When you click on the 'Manage Attachments' button in the 'Additional Options' section when replying to a post you will see two options in the pop up box that opens:

1. Upload File from your Computer, and;
2. Upload File from a URL

If you have the image file on your PC choose #1. If the image is located somewhere on the web, choose #2 and enter the URL.


----------



## Jez (15 March 2009)

Once you know where your picture is, you can resize it as an additional file in the same directory as the original. Then your image conforms to society and the smaller version can be uploaded to a site-

Right click on image, click on resize and select size you want;

Looks like 800 x 600 could be fine.

Add www before the MS link;

microsoft.com/windowsxp/Downloads/powertoys/Xppowertoys.mspx[/url]
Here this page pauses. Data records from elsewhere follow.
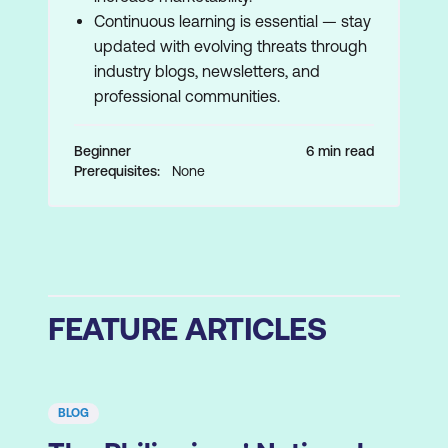
Continuous learning is essential — stay
updated with evolving threats through
industry blogs, newsletters, and
professional communities.
Beginner
6 min read
Prerequisites:
None
FEATURE ARTICLES
BLOG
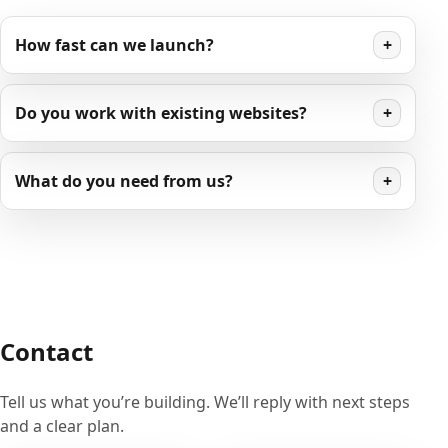
How fast can we launch?
+
Do you work with existing websites?
+
What do you need from us?
+
Contact
Tell us what you’re building. We’ll reply with next steps
and a clear plan.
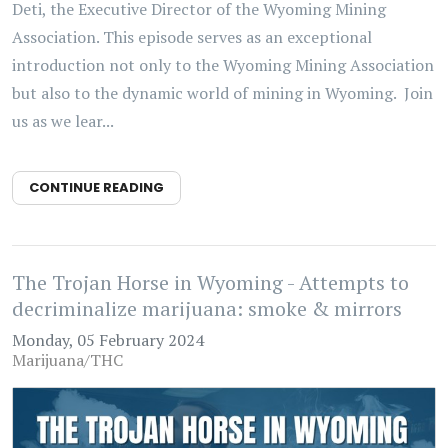
Deti, the Executive Director of the Wyoming Mining
Association. This episode serves as an exceptional
introduction not only to the Wyoming Mining Association
but also to the dynamic world of mining in Wyoming. Join
us as we lear...
CONTINUE READING
The Trojan Horse in Wyoming - Attempts to
decriminalize marijuana: smoke & mirrors
Monday, 05 February 2024
Marijuana/THC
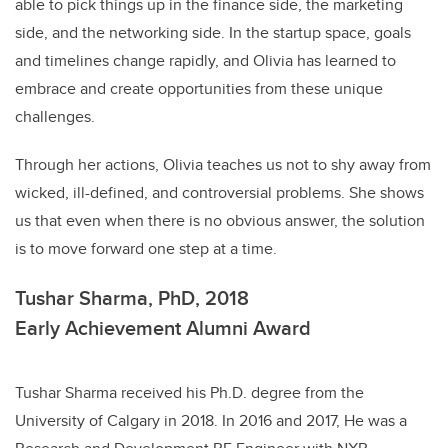
able to pick things up in the finance side, the marketing
side, and the networking side. In the startup space, goals
and timelines change rapidly, and Olivia has learned to
embrace and create opportunities from these unique
challenges.
Through her actions, Olivia teaches us not to shy away from
wicked, ill-defined, and controversial problems. She shows
us that even when there is no obvious answer, the solution
is to move forward one step at a time.
Tushar Sharma, PhD, 2018
Early Achievement Alumni Award
Tushar Sharma received his Ph.D. degree from the
University of Calgary in 2018. In 2016 and 2017, He was a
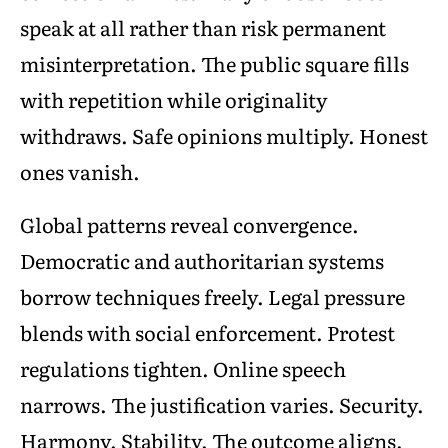
speak at all rather than risk permanent
misinterpretation. The public square fills
with repetition while originality
withdraws. Safe opinions multiply. Honest
ones vanish.
Global patterns reveal convergence.
Democratic and authoritarian systems
borrow techniques freely. Legal pressure
blends with social enforcement. Protest
regulations tighten. Online speech
narrows. The justification varies. Security.
Harmony. Stability. The outcome aligns.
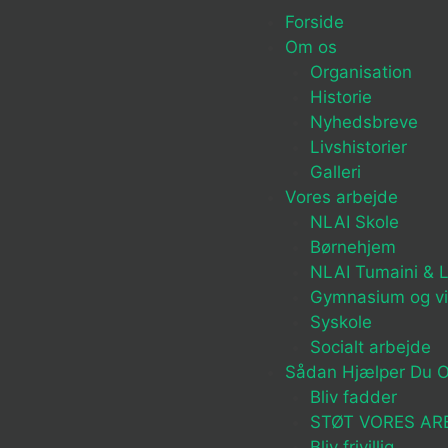
Forside
Om os
Organisation
Historie
Nyhedsbreve
Livshistorier
Galleri
Vores arbejde
NLAI Skole
Børnehjem
NLAI Tumaini & L
Gymnasium og v
Syskole
Socialt arbejde
Sådan Hjælper Du 
Bliv fadder
STØT VORES AR
Bliv frivillig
pcwizkid.wordpress.com/2008/08/12/windows-vista-powertoy


----------



## So_Cynical (15 March 2009)

Thanks Jez thats a handy little app.

---------------- 

PhotoFiltre is a great free little program for basic photo editing, resizing etc

http://photofiltre.free.fr/download_en.htm its the first (English) link.


----------



## prozac (28 September 2009)

Thanks for the explanation Jez.


----------



## DB008 (27 October 2009)

Has anyoen else been using the .png format for pcitures? I've been getting a few of late and l've now started to use png as my standard. Someone also mentioned it, and l guess it has kind of stuck with me.
I was using jpeg until now.


----------



## Grinder (7 June 2010)

This is'nt chart related but hoping someone can tell me how to copy an interactive emoticon to a powerpoint presentation?


----------



## village idiot (20 September 2010)

just testing.......


----------